D'autre part, le fait de rester dans le régime simplifié de la micro-entreprise n’a d’intérêt que si on profite de la totalité de ses avantages. En effet, être taxé à un taux forfaitaire sur la totalité de son C.A. sans pouvoir déduire ses charges n’a de sens que si on est exonéré de TVA. Sinon, voir diminuer son revenu professionnel de 20% sur la part de C.A. qui dépasse 33.200€ aura pour conséquence soit de détourner l’entrepreneur du régime de la micro-entreprise, soit de l’encourager à brider son activité en fin d’année comme il le fait déjà aujourd'hui. En aucun cas, il ne trouvera le moindre bénéfice à gérer de la TVA, ni dans sa relation avec ses clients ni dans la gestion complexe d’un compte TVA. Qui plus est en sachant que s’il avait opté pour le régime réel les cotisations sociales seraient assises sur le revenu réel, donc charges déduites.

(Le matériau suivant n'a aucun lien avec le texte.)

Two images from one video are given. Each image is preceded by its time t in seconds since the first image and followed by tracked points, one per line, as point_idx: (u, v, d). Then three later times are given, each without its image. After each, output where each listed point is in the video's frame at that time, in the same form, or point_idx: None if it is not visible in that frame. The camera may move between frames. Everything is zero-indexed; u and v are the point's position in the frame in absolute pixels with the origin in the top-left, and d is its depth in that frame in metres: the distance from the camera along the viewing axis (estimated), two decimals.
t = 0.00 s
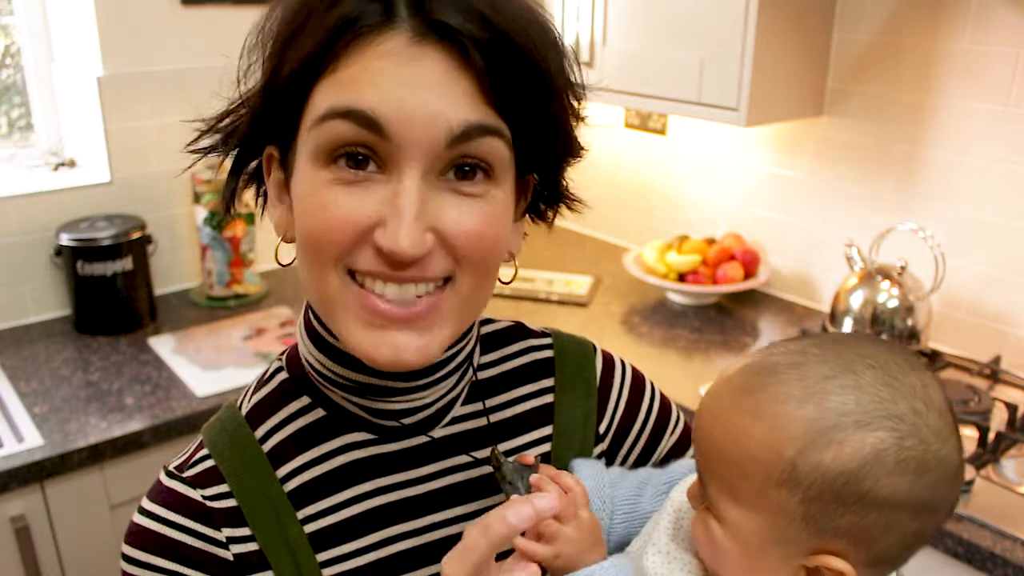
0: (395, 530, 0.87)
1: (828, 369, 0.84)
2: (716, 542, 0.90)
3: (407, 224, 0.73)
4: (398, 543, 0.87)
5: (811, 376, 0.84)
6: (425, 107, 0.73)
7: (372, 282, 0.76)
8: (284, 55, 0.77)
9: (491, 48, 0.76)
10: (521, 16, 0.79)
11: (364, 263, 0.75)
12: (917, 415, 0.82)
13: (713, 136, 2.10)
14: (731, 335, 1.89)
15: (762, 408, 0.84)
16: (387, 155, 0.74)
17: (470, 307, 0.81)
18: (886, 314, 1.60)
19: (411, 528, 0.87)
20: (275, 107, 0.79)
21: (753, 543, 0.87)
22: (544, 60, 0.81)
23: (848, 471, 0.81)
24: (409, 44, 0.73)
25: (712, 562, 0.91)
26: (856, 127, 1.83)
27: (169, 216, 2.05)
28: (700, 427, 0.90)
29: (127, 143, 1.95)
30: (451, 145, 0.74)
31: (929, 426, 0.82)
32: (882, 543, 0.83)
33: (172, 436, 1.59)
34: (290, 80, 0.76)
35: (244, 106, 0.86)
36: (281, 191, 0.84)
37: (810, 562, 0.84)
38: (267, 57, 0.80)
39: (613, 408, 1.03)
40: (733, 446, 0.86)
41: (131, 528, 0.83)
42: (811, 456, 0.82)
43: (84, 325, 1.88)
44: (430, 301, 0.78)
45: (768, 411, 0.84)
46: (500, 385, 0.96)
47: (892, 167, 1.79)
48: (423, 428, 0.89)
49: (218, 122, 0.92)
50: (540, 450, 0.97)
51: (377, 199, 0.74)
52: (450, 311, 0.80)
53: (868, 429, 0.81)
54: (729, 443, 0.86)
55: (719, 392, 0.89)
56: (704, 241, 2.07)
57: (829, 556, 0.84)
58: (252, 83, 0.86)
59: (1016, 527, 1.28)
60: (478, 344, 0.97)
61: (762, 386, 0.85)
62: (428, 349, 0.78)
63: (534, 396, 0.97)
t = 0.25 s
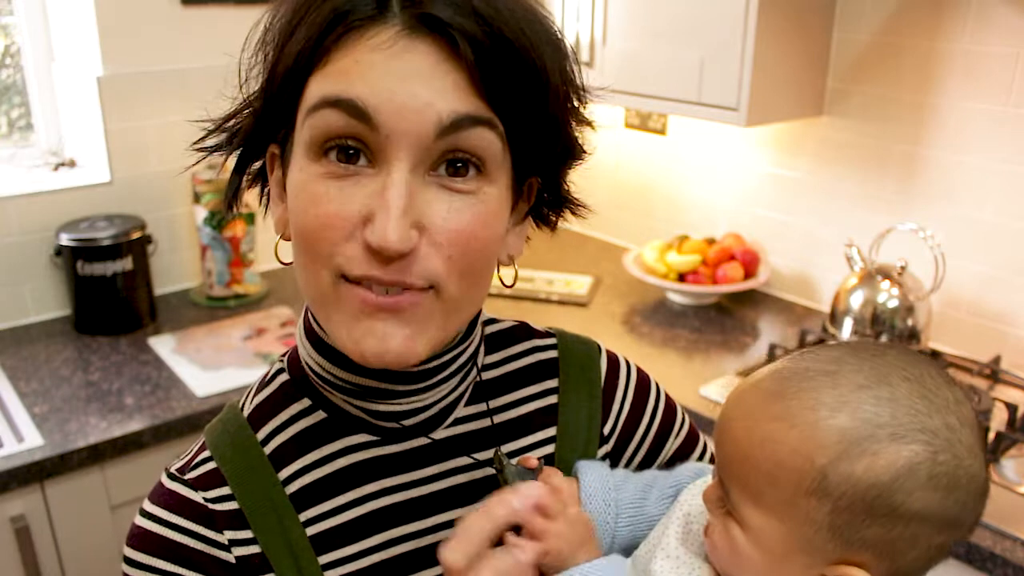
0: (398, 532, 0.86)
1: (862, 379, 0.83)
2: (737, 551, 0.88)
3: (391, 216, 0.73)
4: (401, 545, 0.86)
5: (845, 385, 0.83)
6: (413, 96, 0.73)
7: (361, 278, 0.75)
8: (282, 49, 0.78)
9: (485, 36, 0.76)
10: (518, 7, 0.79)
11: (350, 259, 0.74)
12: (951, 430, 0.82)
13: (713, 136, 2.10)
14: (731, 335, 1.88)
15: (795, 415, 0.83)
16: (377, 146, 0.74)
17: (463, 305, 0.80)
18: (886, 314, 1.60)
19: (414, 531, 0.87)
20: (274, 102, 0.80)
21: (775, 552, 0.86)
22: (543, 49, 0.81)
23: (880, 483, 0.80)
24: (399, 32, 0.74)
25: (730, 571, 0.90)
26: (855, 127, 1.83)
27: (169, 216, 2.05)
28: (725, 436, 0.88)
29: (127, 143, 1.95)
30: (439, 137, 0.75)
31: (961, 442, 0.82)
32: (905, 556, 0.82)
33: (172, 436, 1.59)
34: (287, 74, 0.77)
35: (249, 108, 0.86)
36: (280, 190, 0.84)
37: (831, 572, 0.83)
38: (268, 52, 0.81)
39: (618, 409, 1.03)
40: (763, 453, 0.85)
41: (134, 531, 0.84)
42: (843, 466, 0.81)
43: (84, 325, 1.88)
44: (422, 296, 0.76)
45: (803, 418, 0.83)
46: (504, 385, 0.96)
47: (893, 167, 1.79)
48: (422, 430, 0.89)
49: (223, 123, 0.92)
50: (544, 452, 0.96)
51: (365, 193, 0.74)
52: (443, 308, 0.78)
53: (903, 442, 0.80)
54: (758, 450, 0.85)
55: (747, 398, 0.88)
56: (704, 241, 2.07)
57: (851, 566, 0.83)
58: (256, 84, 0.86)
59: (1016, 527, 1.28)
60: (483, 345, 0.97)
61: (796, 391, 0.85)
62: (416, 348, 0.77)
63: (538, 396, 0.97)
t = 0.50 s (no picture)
0: (401, 535, 0.87)
1: (837, 360, 0.85)
2: (725, 537, 0.89)
3: (412, 266, 0.73)
4: (404, 549, 0.87)
5: (821, 365, 0.85)
6: (437, 140, 0.71)
7: (382, 321, 0.75)
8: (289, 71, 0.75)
9: (509, 59, 0.73)
10: (542, 21, 0.76)
11: (370, 303, 0.75)
12: (928, 404, 0.83)
13: (713, 136, 2.10)
14: (731, 335, 1.89)
15: (776, 397, 0.84)
16: (398, 191, 0.73)
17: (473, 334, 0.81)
18: (887, 314, 1.60)
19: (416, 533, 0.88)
20: (280, 119, 0.78)
21: (764, 536, 0.86)
22: (565, 65, 0.78)
23: (857, 456, 0.81)
24: (423, 63, 0.71)
25: (720, 556, 0.90)
26: (855, 127, 1.83)
27: (169, 216, 2.05)
28: (710, 422, 0.90)
29: (127, 143, 1.95)
30: (461, 180, 0.74)
31: (940, 415, 0.83)
32: (892, 533, 0.82)
33: (172, 436, 1.59)
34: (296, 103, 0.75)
35: (249, 99, 0.84)
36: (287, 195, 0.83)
37: (821, 553, 0.84)
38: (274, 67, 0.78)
39: (623, 414, 1.03)
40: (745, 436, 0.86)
41: (139, 535, 0.84)
42: (822, 442, 0.82)
43: (84, 325, 1.88)
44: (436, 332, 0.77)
45: (784, 399, 0.84)
46: (509, 389, 0.95)
47: (893, 167, 1.79)
48: (422, 436, 0.88)
49: (225, 108, 0.90)
50: (547, 455, 0.97)
51: (386, 237, 0.74)
52: (456, 340, 0.79)
53: (880, 415, 0.81)
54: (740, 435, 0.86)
55: (730, 385, 0.89)
56: (704, 241, 2.07)
57: (840, 546, 0.83)
58: (259, 74, 0.84)
59: (1017, 527, 1.28)
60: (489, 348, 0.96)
61: (777, 376, 0.86)
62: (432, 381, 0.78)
63: (545, 400, 0.97)
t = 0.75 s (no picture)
0: (405, 541, 0.87)
1: (837, 364, 0.84)
2: (729, 544, 0.89)
3: (421, 274, 0.73)
4: (407, 555, 0.87)
5: (821, 370, 0.84)
6: (446, 150, 0.71)
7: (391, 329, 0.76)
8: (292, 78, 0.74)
9: (514, 66, 0.73)
10: (545, 26, 0.76)
11: (379, 312, 0.75)
12: (929, 406, 0.82)
13: (713, 137, 2.10)
14: (731, 335, 1.89)
15: (776, 403, 0.84)
16: (406, 200, 0.73)
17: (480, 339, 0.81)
18: (887, 314, 1.60)
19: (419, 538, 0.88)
20: (282, 125, 0.77)
21: (768, 543, 0.86)
22: (568, 68, 0.78)
23: (859, 463, 0.80)
24: (429, 71, 0.71)
25: (725, 564, 0.90)
26: (856, 127, 1.83)
27: (169, 216, 2.05)
28: (711, 428, 0.89)
29: (127, 143, 1.95)
30: (471, 189, 0.74)
31: (941, 417, 0.82)
32: (896, 537, 0.82)
33: (172, 436, 1.59)
34: (300, 111, 0.75)
35: (248, 103, 0.84)
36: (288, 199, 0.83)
37: (825, 559, 0.84)
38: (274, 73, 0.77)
39: (626, 417, 1.03)
40: (746, 443, 0.86)
41: (141, 541, 0.84)
42: (823, 448, 0.81)
43: (84, 325, 1.87)
44: (445, 337, 0.78)
45: (784, 406, 0.84)
46: (512, 393, 0.95)
47: (893, 167, 1.79)
48: (424, 441, 0.88)
49: (221, 111, 0.90)
50: (551, 459, 0.97)
51: (394, 245, 0.74)
52: (464, 345, 0.80)
53: (881, 420, 0.81)
54: (741, 441, 0.86)
55: (730, 392, 0.89)
56: (704, 241, 2.07)
57: (844, 552, 0.83)
58: (256, 76, 0.84)
59: (1017, 528, 1.28)
60: (492, 352, 0.96)
61: (776, 383, 0.85)
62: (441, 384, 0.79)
63: (548, 404, 0.97)
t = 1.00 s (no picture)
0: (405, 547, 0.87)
1: (842, 378, 0.84)
2: (734, 561, 0.89)
3: (423, 261, 0.73)
4: (407, 561, 0.87)
5: (826, 385, 0.84)
6: (449, 134, 0.71)
7: (393, 320, 0.75)
8: (294, 67, 0.75)
9: (515, 51, 0.74)
10: (545, 15, 0.77)
11: (380, 300, 0.74)
12: (935, 422, 0.82)
13: (714, 137, 2.10)
14: (731, 335, 1.88)
15: (779, 420, 0.84)
16: (408, 186, 0.73)
17: (483, 332, 0.81)
18: (886, 314, 1.60)
19: (419, 544, 0.88)
20: (284, 119, 0.78)
21: (772, 558, 0.86)
22: (569, 58, 0.79)
23: (864, 481, 0.80)
24: (431, 55, 0.71)
25: None
26: (856, 127, 1.83)
27: (170, 216, 2.05)
28: (713, 441, 0.90)
29: (128, 143, 1.95)
30: (473, 175, 0.74)
31: (947, 433, 0.82)
32: (901, 553, 0.82)
33: (172, 436, 1.59)
34: (302, 98, 0.75)
35: (247, 104, 0.85)
36: (289, 198, 0.83)
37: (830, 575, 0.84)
38: (276, 65, 0.77)
39: (628, 421, 1.03)
40: (749, 456, 0.86)
41: (140, 551, 0.83)
42: (827, 466, 0.81)
43: (84, 325, 1.88)
44: (447, 328, 0.77)
45: (788, 422, 0.84)
46: (513, 397, 0.95)
47: (893, 167, 1.79)
48: (424, 445, 0.88)
49: (220, 114, 0.90)
50: (552, 462, 0.97)
51: (395, 233, 0.73)
52: (467, 339, 0.79)
53: (887, 438, 0.81)
54: (744, 454, 0.86)
55: (733, 405, 0.89)
56: (704, 241, 2.07)
57: (849, 568, 0.83)
58: (255, 76, 0.84)
59: (1016, 528, 1.28)
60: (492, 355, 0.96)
61: (778, 398, 0.85)
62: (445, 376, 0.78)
63: (549, 407, 0.97)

A quels types de problèmes vont être confrontés les micro-entrepreneurs ? Par exemple comment vont-ils gérer le décalage entre la facturation et le paiement par le client ? Pour un micro-entrepreneur au régime de TVA sur les encaissements, le risque sera d'émettre une facture HT en décembre puis de devoir verser la TVA à l'Etat en janvier, au moment du paiement effectif. Comment faire, par ailleurs, pour gérer le franchissement de seuil en ayant une politique tarifaire cohérente ? Même un client professionnel qui récupère la TVA acceptera difficilement une hausse de 20% de sa facturation. Et ne parlons pas du client particulier qui lui ne récupère pas la TVA ! « Pourquoi me facture-t-il hors taxes en début d’année et TTC en fin d’année ? » Vaudra-t-il mieux laisser ses prix en l'état, notamment ceux ayant fait l'objet d'un devis HT, quitte à absorber soi-même le différentiel de 20% ? Ou pire encore, pourquoi ne pas détourner l’esprit de la loi en facturant dès le début de l’année ses clients professionnels en TTC et ses clients particuliers en HT afin de retarder voire d’éviter le franchissement du premier seuil ?
Mais au fait pourquoi s’alarmer si comme le constate la Fédération des auto-entrepreneurs ce texte de loi ne concernera que 5 à 7% des micro-entrepreneurs ? Parce qu’en rendant complexe et aléatoire un statut à l’origine accessible au profane on lui enlève son âme. Rappelons-nous : lors de sa mise-en-place en 2008, le législateur voulait inciter un maximum de créateurs à passer à l’acte : « Je facture hors taxes et je déclare mon C.A. tous les mois ou tous les trimestres en réglant immédiatement les cotisations sociales et même l’IRPP qui en découlent ».
Dix ans plus tard, que reste-t-il de cette « révolution » ? Pas grand-chose et le régime de la micro-entreprise version 2018 a perdu de son attractivité en devenant une usine à gaz dès le premier seuil franchi et l’assujettissement à la TVA.